For male-to-female patients she offers vaginoplasty, which converts penile and scrotal tissues into a vagina, clitoris and labia. Some other services she provides are facial feminization and tracheal shave to reduce the appearance of an Adam’s apple.

For bottom surgeries, sexual function is retained, says Bluebond-Langner, and nerves are preserved so “there is tactile and erogenous sensation.”

“There’s more acceptance and understanding that this is a recognized diagnosis with clear treatment guidelines so more people are being identified and treated properly,” she says.

Transgender patients can receive specialized health care at Chase Brexton, a center for treatment and advocacy for the transgender community since 1978. They have six locations serving more than 29,000 patients and will open an LGBT Health Resource Center office at their Mount Vernon location this fall.

“With the new law passing for surgeries, it’s been an amazing improvement for the community,” says Deborah Dunn, a family practitioner physician assistant with Chase Brexton. “The public is more open and more accepting of this group now.”

In another example of growing acceptance, there are also evidence-based guidelines for transgender health care, distributed by the World Professional Association of Transgender Health (WPATH). But even with adjusted insurance laws and care guidelines, says Dunn, on the ground, there is still a ways to go.

“It’s important to find resources for people to feel comfortable and not mocked and laughed at,” she says, such as when a fully bearded person needs a pelvic sonogram because they have ovarian problems. “Where can they go?”

Doctors at emergency rooms and urgent care centers are “outwardly saying things like ‘we don’t know how to treat these things,’” she says. “So when [transgender patients] need medical treatment, they’d rather not go, and that’s probably one of the biggest barriers that we face in the transgender community.”

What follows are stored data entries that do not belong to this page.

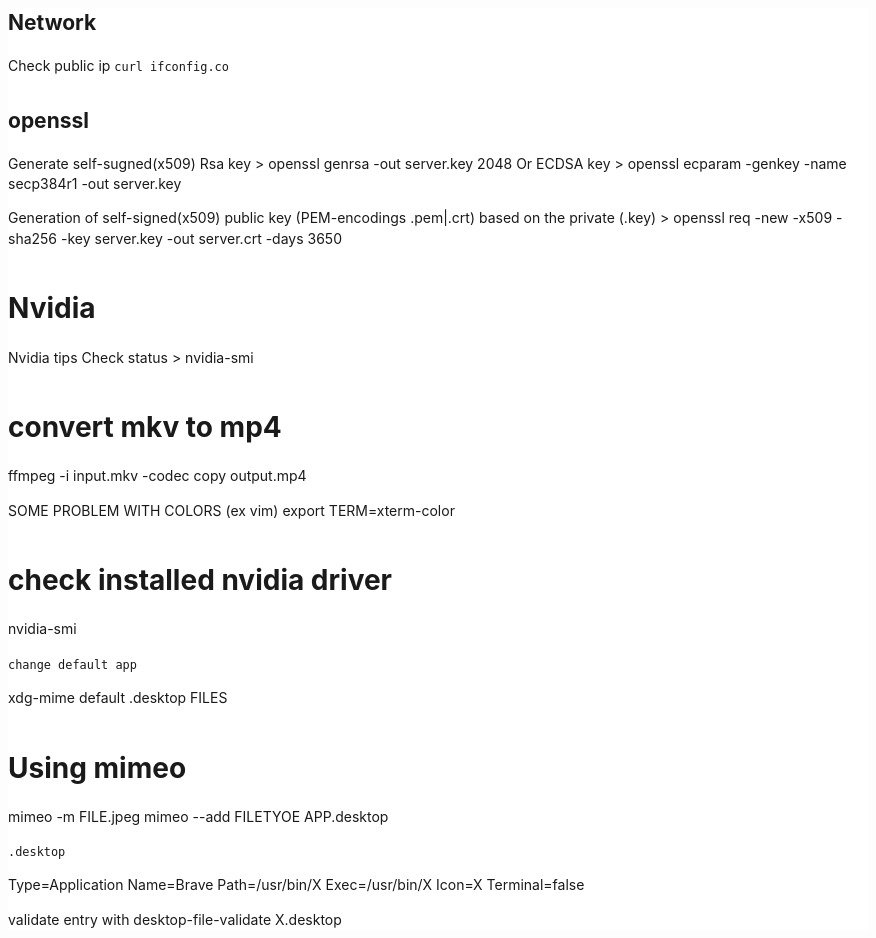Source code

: ## Network
Check public ip
`curl ifconfig.co`



## openssl
Generate self-sugned(x509)
Rsa key
	> openssl genrsa -out server.key 2048
Or ECDSA key
	> openssl ecparam -genkey -name secp384r1 -out server.key

Generation of self-signed(x509) public key (PEM-encodings .pem|.crt) based on the private (.key)
	> openssl req -new -x509 -sha256 -key server.key -out server.crt -days 3650 

# Nvidia

Nvidia tips
Check status
	> nvidia-smi 

# convert mkv to mp4
ffmpeg -i input.mkv -codec copy output.mp4

SOME PROBLEM WITH COLORS (ex vim)
export TERM=xterm-color

# check installed nvidia driver
nvidia-smi

    change default app
xdg-mime default .desktop FILES
# Using mimeo
mimeo -m FILE.jpeg
mimeo --add FILETYOE APP.desktop


    .desktop
Type=Application
Name=Brave
Path=/usr/bin/X
Exec=/usr/bin/X
Icon=X
Terminal=false

validate entry with
desktop-file-validate X.desktop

Little by little, insurance laws are changing to provide transgender patients coverage for continued care and, in some cases, making surgery more affordable. But for now, it can still mean thousands of dollars.

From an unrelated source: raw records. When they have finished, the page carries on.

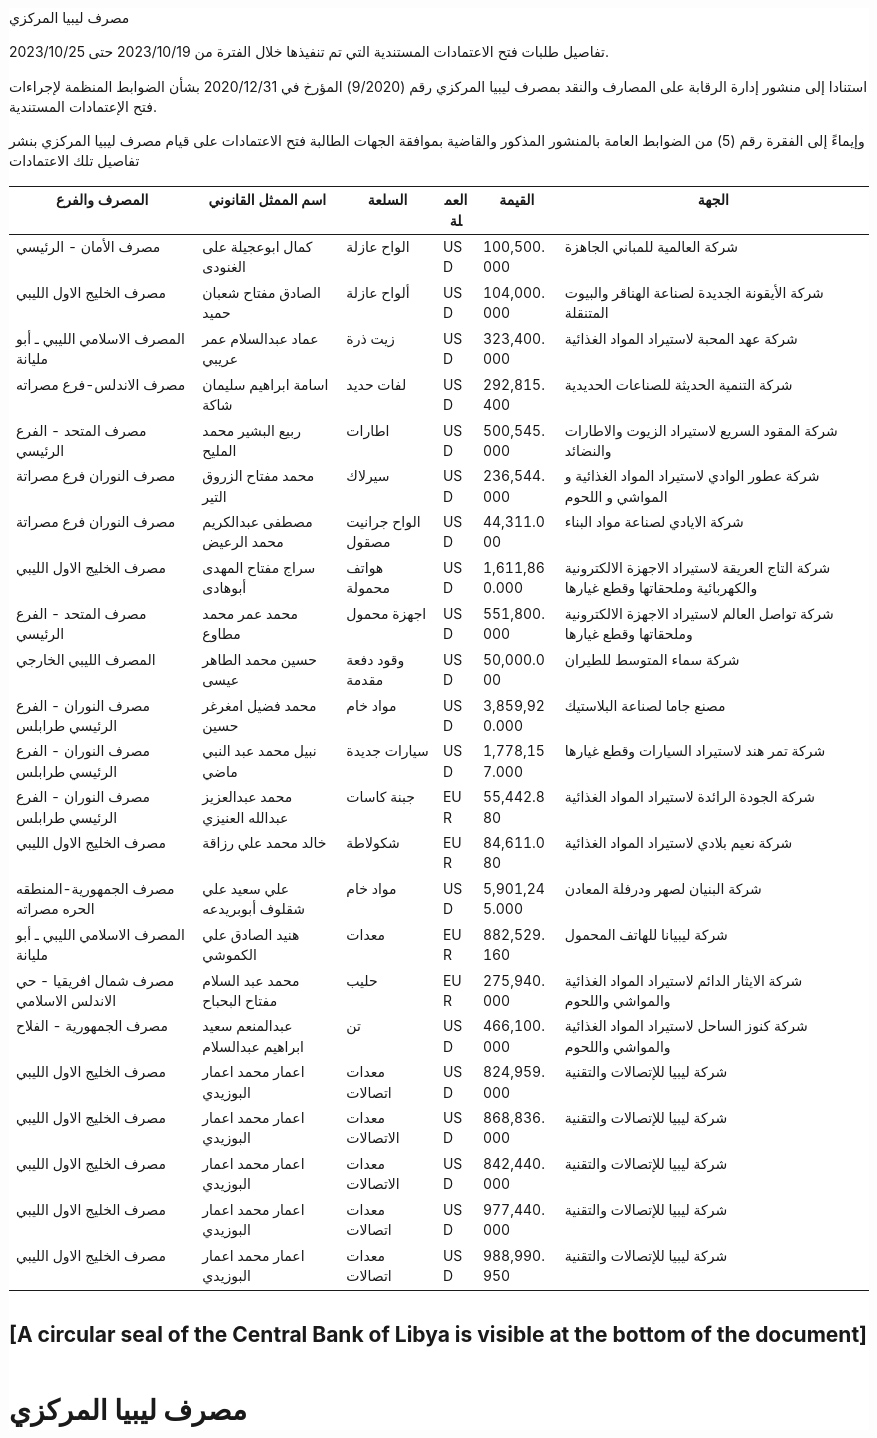 مصرف ليبيا المركزي

تفاصيل طلبات فتح الاعتمادات المستندية التي تم تنفيذها خلال الفترة من 2023/10/19 حتى 2023/10/25.

استنادا إلى منشور إدارة الرقابة على المصارف والنقد بمصرف ليبيا المركزي رقم (9/2020) المؤرخ في 2020/12/31 بشأن الضوابط المنظمة لإجراءات فتح الإعتمادات المستندية.

وإيماءً إلى الفقرة رقم (5) من الضوابط العامة بالمنشور المذكور والقاضية بموافقة الجهات الطالبة فتح الاعتمادات على قيام مصرف ليبيا المركزي بنشر تفاصيل تلك الاعتمادات

| المصرف والفرع | اسم الممثل القانوني | السلعة | العملة | القيمة | الجهة |
|---------------|---------------------|--------|--------|--------|-------|
| مصرف الأمان - الرئيسي | كمال ابوعجيلة على الغنودى | الواح عازلة | USD | 100,500.000 | شركة العالمية للمباني الجاهزة |
| مصرف الخليج الاول الليبي | الصادق مفتاح شعبان حميد | ألواح عازلة | USD | 104,000.000 | شركة الأيقونة الجديدة لصناعة الهناقر والبيوت المتنقلة |
| المصرف الاسلامي الليبي ـ أبو مليانة | عماد عبدالسلام عمر عريبي | زيت ذرة | USD | 323,400.000 | شركة عهد المحبة لاستيراد المواد الغذائية |
| مصرف الاندلس-فرع مصراته | اسامة ابراهيم سليمان شاكة | لفات حديد | USD | 292,815.400 | شركة التنمية الحديثة للصناعات الحديدية |
| مصرف المتحد - الفرع الرئيسي | ربيع البشير محمد المليح | اطارات | USD | 500,545.000 | شركة المقود السريع لاستيراد الزيوت والاطارات والنضائد |
| مصرف النوران فرع مصراتة | محمد مفتاح الزروق التير | سيرلاك | USD | 236,544.000 | شركة عطور الوادي لاستيراد المواد الغذائية و المواشي و اللحوم |
| مصرف النوران فرع مصراتة | مصطفى عبدالكريم محمد الرعيض | الواح جرانيت مصقول | USD | 44,311.000 | شركة الايادي لصناعة مواد البناء |
| مصرف الخليج الاول الليبي | سراج مفتاح المهدى أبوهادى | هواتف محمولة | USD | 1,611,860.000 | شركة التاج العريقة لاستيراد الاجهزة الالكترونية والكهربائية وملحقاتها وقطع غيارها |
| مصرف المتحد - الفرع الرئيسي | محمد عمر محمد مطاوع | اجهزة محمول | USD | 551,800.000 | شركة تواصل العالم لاستيراد الاجهزة الالكترونية وملحقاتها وقطع غيارها |
| المصرف الليبي الخارجي | حسين محمد الطاهر عيسى | وقود دفعة مقدمة | USD | 50,000.000 | شركة سماء المتوسط للطيران |
| مصرف النوران - الفرع الرئيسي طرابلس | محمد فضيل امغرغر حسين | مواد خام | USD | 3,859,920.000 | مصنع جاما لصناعة البلاستيك |
| مصرف النوران - الفرع الرئيسي طرابلس | نبيل محمد عبد النبي ماضي | سيارات جديدة | USD | 1,778,157.000 | شركة تمر هند لاستيراد السيارات وقطع غيارها |
| مصرف النوران - الفرع الرئيسي طرابلس | محمد عبدالعزيز عبدالله العنيزي | جبنة كاسات | EUR | 55,442.880 | شركة الجودة الرائدة لاستيراد المواد الغذائية |
| مصرف الخليج الاول الليبي | خالد محمد علي رزاقة | شكولاطة | EUR | 84,611.080 | شركة نعيم بلادي لاستيراد المواد الغذائية |
| مصرف الجمهورية-المنطقه الحره مصراته | علي سعيد علي شقلوف أبوبريدعه | مواد خام | USD | 5,901,245.000 | شركة البنيان لصهر ودرفلة المعادن |
| المصرف الاسلامي الليبي ـ أبو مليانة | هنيد الصادق علي الكموشي | معدات | EUR | 882,529.160 | شركة ليبيانا للهاتف المحمول |
| مصرف شمال افريقيا - حي الاندلس الاسلامي | محمد عبد السلام مفتاح البحباح | حليب | EUR | 275,940.000 | شركة الايثار الدائم لاستيراد المواد الغذائية والمواشي واللحوم |
| مصرف الجمهورية - الفلاح | عبدالمنعم سعيد ابراهيم عبدالسلام | تن | USD | 466,100.000 | شركة كنوز الساحل لاستيراد المواد الغذائية والمواشي واللحوم |
| مصرف الخليج الاول الليبي | اعمار محمد اعمار البوزيدي | معدات اتصالات | USD | 824,959.000 | شركة ليبيا للإتصالات والتقنية |
| مصرف الخليج الاول الليبي | اعمار محمد اعمار البوزيدي | معدات الاتصالات | USD | 868,836.000 | شركة ليبيا للإتصالات والتقنية |
| مصرف الخليج الاول الليبي | اعمار محمد اعمار البوزيدي | معدات الاتصالات | USD | 842,440.000 | شركة ليبيا للإتصالات والتقنية |
| مصرف الخليج الاول الليبي | اعمار محمد اعمار البوزيدي | معدات اتصالات | USD | 977,440.000 | شركة ليبيا للإتصالات والتقنية |
| مصرف الخليج الاول الليبي | اعمار محمد اعمار البوزيدي | معدات اتصالات | USD | 988,990.950 | شركة ليبيا للإتصالات والتقنية |

[A circular seal of the Central Bank of Libya is visible at the bottom of the document]
---
# مصرف ليبيا المركزي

Shansky says that 13 months into his transition he’s spent more than $10,000, which includes counseling, endocrinology, medications, hormones, name and gender changes on official documents and new clothing and shoes because he’s become broader and cartilage expands so his feet grew, too. But the biggest bump by far is the surgery.

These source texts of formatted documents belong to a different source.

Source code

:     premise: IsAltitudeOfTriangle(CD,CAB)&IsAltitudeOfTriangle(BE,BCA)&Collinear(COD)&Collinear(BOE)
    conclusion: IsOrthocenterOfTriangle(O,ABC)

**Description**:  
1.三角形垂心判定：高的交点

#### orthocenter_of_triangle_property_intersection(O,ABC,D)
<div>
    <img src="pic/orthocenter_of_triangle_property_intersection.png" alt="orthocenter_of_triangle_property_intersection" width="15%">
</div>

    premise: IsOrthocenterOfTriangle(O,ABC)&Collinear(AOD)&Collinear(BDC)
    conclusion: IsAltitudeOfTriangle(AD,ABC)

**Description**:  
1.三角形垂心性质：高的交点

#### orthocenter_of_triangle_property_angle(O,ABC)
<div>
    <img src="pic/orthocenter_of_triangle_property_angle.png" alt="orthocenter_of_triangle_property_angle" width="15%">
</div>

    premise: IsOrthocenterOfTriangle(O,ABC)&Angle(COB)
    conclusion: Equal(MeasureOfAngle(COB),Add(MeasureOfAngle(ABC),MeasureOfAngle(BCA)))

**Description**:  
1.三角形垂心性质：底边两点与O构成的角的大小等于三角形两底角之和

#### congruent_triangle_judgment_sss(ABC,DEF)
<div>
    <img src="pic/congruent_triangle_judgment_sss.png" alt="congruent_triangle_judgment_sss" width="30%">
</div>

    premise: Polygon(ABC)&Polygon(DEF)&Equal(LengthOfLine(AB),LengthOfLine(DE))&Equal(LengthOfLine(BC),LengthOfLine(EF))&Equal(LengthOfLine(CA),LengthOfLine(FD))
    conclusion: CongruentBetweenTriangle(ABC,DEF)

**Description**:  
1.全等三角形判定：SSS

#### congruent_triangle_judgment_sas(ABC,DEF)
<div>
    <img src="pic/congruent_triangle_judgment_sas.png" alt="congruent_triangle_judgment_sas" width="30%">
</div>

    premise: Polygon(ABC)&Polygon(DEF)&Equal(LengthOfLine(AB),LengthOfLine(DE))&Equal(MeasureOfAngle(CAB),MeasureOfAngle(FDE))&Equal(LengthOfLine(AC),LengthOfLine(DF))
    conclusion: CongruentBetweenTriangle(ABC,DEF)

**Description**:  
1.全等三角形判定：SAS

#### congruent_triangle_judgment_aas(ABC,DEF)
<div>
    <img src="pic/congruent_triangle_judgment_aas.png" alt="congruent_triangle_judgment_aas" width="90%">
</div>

For self-pay top surgery, Fischer receives $8,600 (bottom surgery costs about ten times that amount). When the procedure is covered by insurance, she receives between $500 and $1,000 depending upon the provider.

“So there’s a big shift in my income but I do this surgery because I love it and I accept that’s what is going to happen,” she says. “I’m just happy that more people are able to have the surgery.”